> **Your assignment**: Render every line of the items below as a JSON list of strings, one string per line, with blank lines omitted. Leave the pictures out of the answer.

> **Record excerpts**:

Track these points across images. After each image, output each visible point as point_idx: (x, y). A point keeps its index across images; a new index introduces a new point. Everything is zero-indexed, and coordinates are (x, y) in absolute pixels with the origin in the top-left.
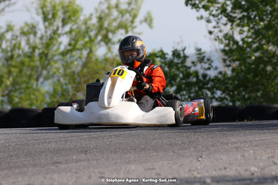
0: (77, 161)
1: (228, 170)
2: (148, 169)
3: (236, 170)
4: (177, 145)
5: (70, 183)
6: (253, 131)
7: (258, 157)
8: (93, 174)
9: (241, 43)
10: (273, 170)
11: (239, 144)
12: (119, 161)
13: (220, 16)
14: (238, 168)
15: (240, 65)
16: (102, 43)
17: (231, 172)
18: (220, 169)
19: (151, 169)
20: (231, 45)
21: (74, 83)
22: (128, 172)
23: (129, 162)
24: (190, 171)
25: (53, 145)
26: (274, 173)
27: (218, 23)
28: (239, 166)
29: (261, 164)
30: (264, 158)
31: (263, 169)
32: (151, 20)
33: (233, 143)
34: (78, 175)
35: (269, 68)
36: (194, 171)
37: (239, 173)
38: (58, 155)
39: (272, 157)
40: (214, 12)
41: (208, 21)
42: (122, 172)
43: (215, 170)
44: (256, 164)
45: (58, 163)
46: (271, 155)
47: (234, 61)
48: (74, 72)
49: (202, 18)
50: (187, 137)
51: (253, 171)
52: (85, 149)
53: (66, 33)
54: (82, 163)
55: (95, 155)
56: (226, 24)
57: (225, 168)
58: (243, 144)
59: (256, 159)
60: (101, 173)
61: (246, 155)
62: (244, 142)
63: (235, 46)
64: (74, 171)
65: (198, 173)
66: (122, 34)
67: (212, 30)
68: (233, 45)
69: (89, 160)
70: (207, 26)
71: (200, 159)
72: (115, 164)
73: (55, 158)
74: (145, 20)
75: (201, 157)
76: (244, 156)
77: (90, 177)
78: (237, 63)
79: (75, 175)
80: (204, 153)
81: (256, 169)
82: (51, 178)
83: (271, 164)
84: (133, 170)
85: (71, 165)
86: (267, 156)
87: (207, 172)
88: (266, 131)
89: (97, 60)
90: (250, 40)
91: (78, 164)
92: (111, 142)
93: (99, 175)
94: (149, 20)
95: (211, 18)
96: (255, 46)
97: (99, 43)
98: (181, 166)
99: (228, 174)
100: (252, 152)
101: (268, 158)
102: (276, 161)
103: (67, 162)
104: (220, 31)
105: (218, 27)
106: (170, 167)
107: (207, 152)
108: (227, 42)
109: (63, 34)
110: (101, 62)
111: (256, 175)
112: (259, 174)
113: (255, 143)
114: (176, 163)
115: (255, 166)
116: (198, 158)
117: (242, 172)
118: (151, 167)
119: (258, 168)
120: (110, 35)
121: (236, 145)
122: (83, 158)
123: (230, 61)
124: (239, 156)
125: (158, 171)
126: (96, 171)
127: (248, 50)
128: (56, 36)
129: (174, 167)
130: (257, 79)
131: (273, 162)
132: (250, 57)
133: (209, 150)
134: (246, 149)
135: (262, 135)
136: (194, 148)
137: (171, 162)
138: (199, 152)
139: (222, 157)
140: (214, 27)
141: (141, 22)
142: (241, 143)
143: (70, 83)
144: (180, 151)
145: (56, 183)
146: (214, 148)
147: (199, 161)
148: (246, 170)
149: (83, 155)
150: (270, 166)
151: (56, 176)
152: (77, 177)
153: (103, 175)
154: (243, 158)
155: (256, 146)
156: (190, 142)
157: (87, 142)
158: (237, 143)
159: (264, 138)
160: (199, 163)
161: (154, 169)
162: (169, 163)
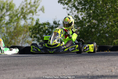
0: (13, 69)
1: (78, 73)
2: (44, 73)
3: (81, 73)
4: (56, 62)
5: (11, 78)
6: (88, 56)
7: (90, 68)
8: (20, 75)
9: (81, 19)
10: (97, 73)
11: (82, 62)
12: (31, 69)
13: (72, 8)
14: (82, 72)
15: (81, 28)
16: (23, 19)
17: (79, 74)
18: (74, 73)
19: (45, 73)
20: (77, 20)
21: (10, 36)
22: (36, 74)
23: (36, 70)
24: (62, 73)
25: (3, 62)
26: (97, 74)
27: (72, 10)
28: (82, 71)
29: (91, 71)
30: (93, 68)
31: (93, 72)
32: (44, 10)
33: (79, 62)
34: (14, 75)
35: (93, 30)
36: (63, 73)
37: (83, 74)
38: (5, 66)
39: (96, 67)
40: (70, 6)
41: (68, 10)
42: (33, 74)
43: (72, 73)
44: (90, 71)
45: (5, 70)
46: (95, 67)
47: (78, 27)
48: (10, 32)
49: (65, 8)
50: (60, 59)
51: (88, 73)
52: (17, 64)
53: (8, 15)
54: (16, 70)
55: (21, 67)
56: (75, 11)
57: (77, 72)
58: (84, 62)
59: (89, 68)
60: (24, 74)
61: (85, 67)
62: (84, 61)
63: (79, 21)
64: (12, 73)
65: (65, 74)
66: (31, 15)
67: (69, 13)
68: (78, 20)
69: (18, 69)
70: (67, 12)
71: (66, 68)
72: (30, 70)
73: (4, 68)
74: (41, 10)
75: (66, 67)
76: (84, 67)
77: (19, 76)
78: (80, 27)
79: (13, 75)
80: (67, 66)
81: (90, 73)
82: (3, 77)
83: (96, 70)
84: (38, 73)
85: (11, 71)
86: (94, 67)
87: (69, 74)
88: (93, 57)
89: (20, 26)
90: (85, 18)
91: (14, 70)
92: (28, 61)
93: (23, 75)
94: (42, 10)
95: (69, 8)
96: (87, 20)
97: (21, 19)
98: (58, 71)
99: (78, 74)
100: (87, 65)
101: (95, 68)
102: (98, 69)
103: (9, 69)
104: (73, 14)
105: (72, 12)
106: (53, 72)
107: (69, 66)
108: (76, 18)
109: (7, 16)
110: (22, 28)
111: (90, 75)
112: (91, 75)
113: (89, 62)
114: (56, 70)
115: (89, 71)
116: (65, 68)
117: (84, 74)
118: (45, 72)
119: (90, 72)
120: (26, 16)
121: (80, 62)
122: (16, 68)
123: (77, 27)
124: (82, 67)
125: (48, 73)
126: (22, 73)
127: (84, 22)
128: (4, 16)
129: (55, 72)
130: (88, 35)
131: (97, 70)
132: (85, 25)
133: (69, 64)
134: (85, 64)
135: (92, 58)
136: (63, 64)
137: (53, 70)
138: (65, 65)
139: (75, 67)
140: (70, 12)
141: (39, 10)
142: (83, 62)
143: (9, 36)
144: (57, 65)
145: (5, 78)
146: (71, 64)
147: (65, 69)
148: (85, 73)
149: (16, 66)
150: (95, 71)
151: (5, 76)
152: (14, 76)
153: (25, 75)
154: (84, 68)
155: (89, 63)
156: (61, 61)
157: (18, 61)
158: (81, 61)
159: (92, 59)
160: (65, 70)
161: (46, 72)
162: (52, 70)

> **Response to this task**:
[
  "Track these points across images. After each image, output each visible point as point_idx: (x, y). A point keeps its index across images; a new index introduces a new point. Everything is zero-indexed, and coordinates are (x, y) in absolute pixels with the origin in the top-left.",
  "0: (77, 161)",
  "1: (228, 170)",
  "2: (148, 169)",
  "3: (236, 170)",
  "4: (177, 145)",
  "5: (70, 183)",
  "6: (253, 131)",
  "7: (258, 157)",
  "8: (93, 174)",
  "9: (241, 43)",
  "10: (273, 170)",
  "11: (239, 144)",
  "12: (119, 161)",
  "13: (220, 16)",
  "14: (238, 168)",
  "15: (240, 65)",
  "16: (102, 43)",
  "17: (231, 172)",
  "18: (220, 169)",
  "19: (151, 169)",
  "20: (231, 45)",
  "21: (74, 83)",
  "22: (128, 172)",
  "23: (129, 162)",
  "24: (190, 171)",
  "25: (53, 145)",
  "26: (274, 173)",
  "27: (218, 23)",
  "28: (239, 166)",
  "29: (261, 164)",
  "30: (264, 158)",
  "31: (263, 169)",
  "32: (151, 20)",
  "33: (233, 143)",
  "34: (78, 175)",
  "35: (269, 68)",
  "36: (194, 171)",
  "37: (239, 173)",
  "38: (58, 155)",
  "39: (272, 157)",
  "40: (214, 12)",
  "41: (208, 21)",
  "42: (122, 172)",
  "43: (215, 170)",
  "44: (256, 164)",
  "45: (58, 163)",
  "46: (271, 155)",
  "47: (234, 61)",
  "48: (74, 72)",
  "49: (202, 18)",
  "50: (187, 137)",
  "51: (253, 171)",
  "52: (85, 149)",
  "53: (66, 33)",
  "54: (82, 163)",
  "55: (95, 155)",
  "56: (226, 24)",
  "57: (225, 168)",
  "58: (243, 144)",
  "59: (256, 159)",
  "60: (101, 173)",
  "61: (246, 155)",
  "62: (244, 142)",
  "63: (235, 46)",
  "64: (74, 171)",
  "65: (198, 173)",
  "66: (122, 34)",
  "67: (212, 30)",
  "68: (233, 45)",
  "69: (89, 160)",
  "70: (207, 26)",
  "71: (200, 159)",
  "72: (115, 164)",
  "73: (55, 158)",
  "74: (145, 20)",
  "75: (201, 157)",
  "76: (244, 156)",
  "77: (90, 177)",
  "78: (237, 63)",
  "79: (75, 175)",
  "80: (204, 153)",
  "81: (256, 169)",
  "82: (51, 178)",
  "83: (271, 164)",
  "84: (133, 170)",
  "85: (71, 165)",
  "86: (267, 156)",
  "87: (207, 172)",
  "88: (266, 131)",
  "89: (97, 60)",
  "90: (250, 40)",
  "91: (78, 164)",
  "92: (111, 142)",
  "93: (99, 175)",
  "94: (149, 20)",
  "95: (211, 18)",
  "96: (255, 46)",
  "97: (99, 43)",
  "98: (181, 166)",
  "99: (228, 174)",
  "100: (252, 152)",
  "101: (268, 158)",
  "102: (276, 161)",
  "103: (67, 162)",
  "104: (220, 31)",
  "105: (218, 27)",
  "106: (170, 167)",
  "107: (207, 152)",
  "108: (227, 42)",
  "109: (63, 34)",
  "110: (101, 62)",
  "111: (256, 175)",
  "112: (259, 174)",
  "113: (255, 143)",
  "114: (176, 163)",
  "115: (255, 166)",
  "116: (198, 158)",
  "117: (242, 172)",
  "118: (151, 167)",
  "119: (258, 168)",
  "120: (110, 35)",
  "121: (236, 145)",
  "122: (83, 158)",
  "123: (230, 61)",
  "124: (239, 156)",
  "125: (158, 171)",
  "126: (96, 171)",
  "127: (248, 50)",
  "128: (56, 36)",
  "129: (174, 167)",
  "130: (257, 79)",
  "131: (273, 162)",
  "132: (250, 57)",
  "133: (209, 150)",
  "134: (246, 149)",
  "135: (262, 135)",
  "136: (194, 148)",
  "137: (171, 162)",
  "138: (199, 152)",
  "139: (222, 157)",
  "140: (214, 27)",
  "141: (141, 22)",
  "142: (241, 143)",
  "143: (70, 83)",
  "144: (180, 151)",
  "145: (56, 183)",
  "146: (214, 148)",
  "147: (199, 161)",
  "148: (246, 170)",
  "149: (83, 155)",
  "150: (270, 166)",
  "151: (56, 176)",
  "152: (77, 177)",
  "153: (103, 175)",
  "154: (243, 158)",
  "155: (256, 146)",
  "156: (190, 142)",
  "157: (87, 142)",
  "158: (237, 143)",
  "159: (264, 138)",
  "160: (199, 163)",
  "161: (154, 169)",
  "162: (169, 163)",
  "0: (13, 69)",
  "1: (78, 73)",
  "2: (44, 73)",
  "3: (81, 73)",
  "4: (56, 62)",
  "5: (11, 78)",
  "6: (88, 56)",
  "7: (90, 68)",
  "8: (20, 75)",
  "9: (81, 19)",
  "10: (97, 73)",
  "11: (82, 62)",
  "12: (31, 69)",
  "13: (72, 8)",
  "14: (82, 72)",
  "15: (81, 28)",
  "16: (23, 19)",
  "17: (79, 74)",
  "18: (74, 73)",
  "19: (45, 73)",
  "20: (77, 20)",
  "21: (10, 36)",
  "22: (36, 74)",
  "23: (36, 70)",
  "24: (62, 73)",
  "25: (3, 62)",
  "26: (97, 74)",
  "27: (72, 10)",
  "28: (82, 71)",
  "29: (91, 71)",
  "30: (93, 68)",
  "31: (93, 72)",
  "32: (44, 10)",
  "33: (79, 62)",
  "34: (14, 75)",
  "35: (93, 30)",
  "36: (63, 73)",
  "37: (83, 74)",
  "38: (5, 66)",
  "39: (96, 67)",
  "40: (70, 6)",
  "41: (68, 10)",
  "42: (33, 74)",
  "43: (72, 73)",
  "44: (90, 71)",
  "45: (5, 70)",
  "46: (95, 67)",
  "47: (78, 27)",
  "48: (10, 32)",
  "49: (65, 8)",
  "50: (60, 59)",
  "51: (88, 73)",
  "52: (17, 64)",
  "53: (8, 15)",
  "54: (16, 70)",
  "55: (21, 67)",
  "56: (75, 11)",
  "57: (77, 72)",
  "58: (84, 62)",
  "59: (89, 68)",
  "60: (24, 74)",
  "61: (85, 67)",
  "62: (84, 61)",
  "63: (79, 21)",
  "64: (12, 73)",
  "65: (65, 74)",
  "66: (31, 15)",
  "67: (69, 13)",
  "68: (78, 20)",
  "69: (18, 69)",
  "70: (67, 12)",
  "71: (66, 68)",
  "72: (30, 70)",
  "73: (4, 68)",
  "74: (41, 10)",
  "75: (66, 67)",
  "76: (84, 67)",
  "77: (19, 76)",
  "78: (80, 27)",
  "79: (13, 75)",
  "80: (67, 66)",
  "81: (90, 73)",
  "82: (3, 77)",
  "83: (96, 70)",
  "84: (38, 73)",
  "85: (11, 71)",
  "86: (94, 67)",
  "87: (69, 74)",
  "88: (93, 57)",
  "89: (20, 26)",
  "90: (85, 18)",
  "91: (14, 70)",
  "92: (28, 61)",
  "93: (23, 75)",
  "94: (42, 10)",
  "95: (69, 8)",
  "96: (87, 20)",
  "97: (21, 19)",
  "98: (58, 71)",
  "99: (78, 74)",
  "100: (87, 65)",
  "101: (95, 68)",
  "102: (98, 69)",
  "103: (9, 69)",
  "104: (73, 14)",
  "105: (72, 12)",
  "106: (53, 72)",
  "107: (69, 66)",
  "108: (76, 18)",
  "109: (7, 16)",
  "110: (22, 28)",
  "111: (90, 75)",
  "112: (91, 75)",
  "113: (89, 62)",
  "114: (56, 70)",
  "115: (89, 71)",
  "116: (65, 68)",
  "117: (84, 74)",
  "118: (45, 72)",
  "119: (90, 72)",
  "120: (26, 16)",
  "121: (80, 62)",
  "122: (16, 68)",
  "123: (77, 27)",
  "124: (82, 67)",
  "125: (48, 73)",
  "126: (22, 73)",
  "127: (84, 22)",
  "128: (4, 16)",
  "129: (55, 72)",
  "130: (88, 35)",
  "131: (97, 70)",
  "132: (85, 25)",
  "133: (69, 64)",
  "134: (85, 64)",
  "135: (92, 58)",
  "136: (63, 64)",
  "137: (53, 70)",
  "138: (65, 65)",
  "139: (75, 67)",
  "140: (70, 12)",
  "141: (39, 10)",
  "142: (83, 62)",
  "143: (9, 36)",
  "144: (57, 65)",
  "145: (5, 78)",
  "146: (71, 64)",
  "147: (65, 69)",
  "148: (85, 73)",
  "149: (16, 66)",
  "150: (95, 71)",
  "151: (5, 76)",
  "152: (14, 76)",
  "153: (25, 75)",
  "154: (84, 68)",
  "155: (89, 63)",
  "156: (61, 61)",
  "157: (18, 61)",
  "158: (81, 61)",
  "159: (92, 59)",
  "160: (65, 70)",
  "161: (46, 72)",
  "162: (52, 70)"
]